Home > Journals > St. John's Law Review > Vol. 85 > No. 4
Document Type
Article
Abstract
(Excerpt)
The remainder of this Article is structured as follows. Part I discusses the United States government's current use of the Article III courts to combat global terrorism. First, it reviews data to show that there has been a whopping number of extraterritorial prosecutions for terrorism crimes brought since 9/11. Second, it surveys the case law to demonstrate that U.S. courts have failed to develop a due process test for assessing extra-jurisdictionality in those terrorism cases, and that this has been problematic because several cases have raised due process questions.

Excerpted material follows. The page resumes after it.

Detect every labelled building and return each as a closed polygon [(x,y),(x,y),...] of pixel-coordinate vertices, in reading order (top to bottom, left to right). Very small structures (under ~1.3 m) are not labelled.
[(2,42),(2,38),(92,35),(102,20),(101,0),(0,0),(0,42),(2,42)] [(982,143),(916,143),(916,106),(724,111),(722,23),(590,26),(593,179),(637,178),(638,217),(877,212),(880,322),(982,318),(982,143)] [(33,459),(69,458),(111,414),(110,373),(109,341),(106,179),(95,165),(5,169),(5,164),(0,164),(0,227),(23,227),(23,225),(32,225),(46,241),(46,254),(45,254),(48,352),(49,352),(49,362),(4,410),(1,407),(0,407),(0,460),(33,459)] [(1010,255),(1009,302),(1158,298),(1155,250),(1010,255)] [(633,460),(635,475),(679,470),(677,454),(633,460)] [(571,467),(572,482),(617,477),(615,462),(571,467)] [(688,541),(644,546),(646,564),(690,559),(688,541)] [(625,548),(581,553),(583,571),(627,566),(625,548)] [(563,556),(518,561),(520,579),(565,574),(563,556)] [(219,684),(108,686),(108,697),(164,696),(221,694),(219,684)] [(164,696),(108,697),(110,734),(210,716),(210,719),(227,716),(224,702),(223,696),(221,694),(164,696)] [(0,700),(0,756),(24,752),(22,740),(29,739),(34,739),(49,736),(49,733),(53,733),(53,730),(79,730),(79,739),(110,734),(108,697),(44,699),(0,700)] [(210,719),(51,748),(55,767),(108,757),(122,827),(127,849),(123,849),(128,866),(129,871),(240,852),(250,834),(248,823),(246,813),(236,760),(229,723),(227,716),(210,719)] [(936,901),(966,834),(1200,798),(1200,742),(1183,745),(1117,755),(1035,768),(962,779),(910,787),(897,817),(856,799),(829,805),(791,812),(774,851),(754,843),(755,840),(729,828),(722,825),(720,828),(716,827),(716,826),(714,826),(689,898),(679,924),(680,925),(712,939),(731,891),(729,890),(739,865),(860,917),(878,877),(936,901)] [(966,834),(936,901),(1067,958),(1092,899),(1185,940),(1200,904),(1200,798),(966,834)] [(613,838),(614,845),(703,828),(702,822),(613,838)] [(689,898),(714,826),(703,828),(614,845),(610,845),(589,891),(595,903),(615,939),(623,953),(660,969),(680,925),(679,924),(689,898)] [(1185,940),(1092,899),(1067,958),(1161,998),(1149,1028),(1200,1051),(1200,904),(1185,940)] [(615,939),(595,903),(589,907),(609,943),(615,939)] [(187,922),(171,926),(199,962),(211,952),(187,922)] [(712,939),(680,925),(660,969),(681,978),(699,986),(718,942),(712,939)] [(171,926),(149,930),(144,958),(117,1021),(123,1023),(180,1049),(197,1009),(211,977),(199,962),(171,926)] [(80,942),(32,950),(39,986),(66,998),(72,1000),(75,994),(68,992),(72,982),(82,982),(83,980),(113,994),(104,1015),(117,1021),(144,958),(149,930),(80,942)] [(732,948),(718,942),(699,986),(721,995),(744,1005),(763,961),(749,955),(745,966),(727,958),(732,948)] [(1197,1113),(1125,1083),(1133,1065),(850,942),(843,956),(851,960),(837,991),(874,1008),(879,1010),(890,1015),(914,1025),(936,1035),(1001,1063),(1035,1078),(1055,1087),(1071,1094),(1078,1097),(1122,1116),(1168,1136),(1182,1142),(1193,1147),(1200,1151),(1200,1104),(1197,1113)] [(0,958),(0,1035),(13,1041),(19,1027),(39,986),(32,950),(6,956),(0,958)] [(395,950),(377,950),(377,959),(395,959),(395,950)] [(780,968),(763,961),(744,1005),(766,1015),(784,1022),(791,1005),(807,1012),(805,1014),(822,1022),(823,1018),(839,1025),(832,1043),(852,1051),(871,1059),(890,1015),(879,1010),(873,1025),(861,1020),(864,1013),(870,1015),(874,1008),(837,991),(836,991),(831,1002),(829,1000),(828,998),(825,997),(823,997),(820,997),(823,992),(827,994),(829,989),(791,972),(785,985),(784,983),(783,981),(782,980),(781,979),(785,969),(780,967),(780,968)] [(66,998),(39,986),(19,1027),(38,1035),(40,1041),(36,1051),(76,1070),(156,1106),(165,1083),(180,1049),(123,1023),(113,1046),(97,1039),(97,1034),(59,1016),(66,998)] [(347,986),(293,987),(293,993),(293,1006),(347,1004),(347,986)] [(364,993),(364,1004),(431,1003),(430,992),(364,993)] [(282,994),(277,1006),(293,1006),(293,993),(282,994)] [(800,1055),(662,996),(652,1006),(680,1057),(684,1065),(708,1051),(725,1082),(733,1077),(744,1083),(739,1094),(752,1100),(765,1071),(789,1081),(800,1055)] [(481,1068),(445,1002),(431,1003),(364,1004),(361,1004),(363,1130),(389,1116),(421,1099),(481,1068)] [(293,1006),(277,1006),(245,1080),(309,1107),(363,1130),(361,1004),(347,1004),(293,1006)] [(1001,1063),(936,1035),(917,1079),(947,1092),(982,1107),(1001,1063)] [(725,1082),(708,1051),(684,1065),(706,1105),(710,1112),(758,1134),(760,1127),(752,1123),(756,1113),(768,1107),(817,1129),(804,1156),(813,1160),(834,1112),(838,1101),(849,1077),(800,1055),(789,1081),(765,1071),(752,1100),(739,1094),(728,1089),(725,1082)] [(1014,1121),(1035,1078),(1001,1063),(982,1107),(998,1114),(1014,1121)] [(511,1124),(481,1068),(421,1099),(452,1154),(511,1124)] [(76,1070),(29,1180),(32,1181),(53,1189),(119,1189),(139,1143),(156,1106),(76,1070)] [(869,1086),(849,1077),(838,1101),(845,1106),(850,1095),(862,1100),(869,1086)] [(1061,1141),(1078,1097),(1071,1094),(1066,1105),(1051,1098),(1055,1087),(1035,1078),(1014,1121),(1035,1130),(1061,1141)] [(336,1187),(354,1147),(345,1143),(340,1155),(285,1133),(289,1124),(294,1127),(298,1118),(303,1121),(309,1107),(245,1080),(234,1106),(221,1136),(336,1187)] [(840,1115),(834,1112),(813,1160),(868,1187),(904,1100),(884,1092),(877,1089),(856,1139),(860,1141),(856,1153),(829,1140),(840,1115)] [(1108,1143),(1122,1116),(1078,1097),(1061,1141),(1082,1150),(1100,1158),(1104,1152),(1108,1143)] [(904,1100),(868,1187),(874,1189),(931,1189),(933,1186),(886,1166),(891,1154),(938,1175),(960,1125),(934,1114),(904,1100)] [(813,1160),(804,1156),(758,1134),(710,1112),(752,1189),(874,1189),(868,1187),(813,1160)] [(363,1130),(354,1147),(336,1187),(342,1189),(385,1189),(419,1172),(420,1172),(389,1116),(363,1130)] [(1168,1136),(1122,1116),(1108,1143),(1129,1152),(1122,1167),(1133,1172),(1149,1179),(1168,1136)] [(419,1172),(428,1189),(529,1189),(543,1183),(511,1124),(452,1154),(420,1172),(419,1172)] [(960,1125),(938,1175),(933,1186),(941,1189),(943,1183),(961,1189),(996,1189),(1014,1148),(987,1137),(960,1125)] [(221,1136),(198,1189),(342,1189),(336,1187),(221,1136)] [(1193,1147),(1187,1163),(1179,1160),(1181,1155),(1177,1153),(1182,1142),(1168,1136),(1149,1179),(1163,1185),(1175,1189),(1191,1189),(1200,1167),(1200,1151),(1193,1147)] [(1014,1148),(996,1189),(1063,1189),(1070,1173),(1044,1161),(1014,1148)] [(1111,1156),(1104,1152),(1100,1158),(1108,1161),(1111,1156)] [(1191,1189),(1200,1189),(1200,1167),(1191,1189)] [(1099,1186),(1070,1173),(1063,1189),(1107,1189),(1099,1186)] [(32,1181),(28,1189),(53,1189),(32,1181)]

Part II puts the discussion in Part I in context by exploring the larger body of United States law on extraterritorial criminal jurisdiction. First, Part II.A shows that the lack of a due process doctrine for limiting terrorism prosecutions is actually par for the course; as a whole, federal court opinions allowing for the extraterritorial application of the criminal law have been largely silent on the Due Process Clause. Next, Part II.B claims that the reason for this state of the doctrine is historical. Extraterritorial crimes necessitating a due process analysis only date back to 1980. In Part III, this Article shifts to a normative argument. Drawing on domestic criminal law in Part III.A and on the law concerning the extraterritorial enforcement of federal civil statutes in Part III.B, this Article argues that the absence of a Due Process Clause test for prosecuting overseas crimes is inconsistent with core tenants in American law. Part III.C examines drug-trafficking cases in the Ninth Circuit since the 1990s, the one body of cases in which judges have begun to fill the holes. In the Conclusion, this Article seeks to apply the lessons from Part III to contemporary extraterritorial terrorism cases. It sketches the outlines of a Due Process Clause test that U.S. courts should apply in terrorism prosecutions going forward.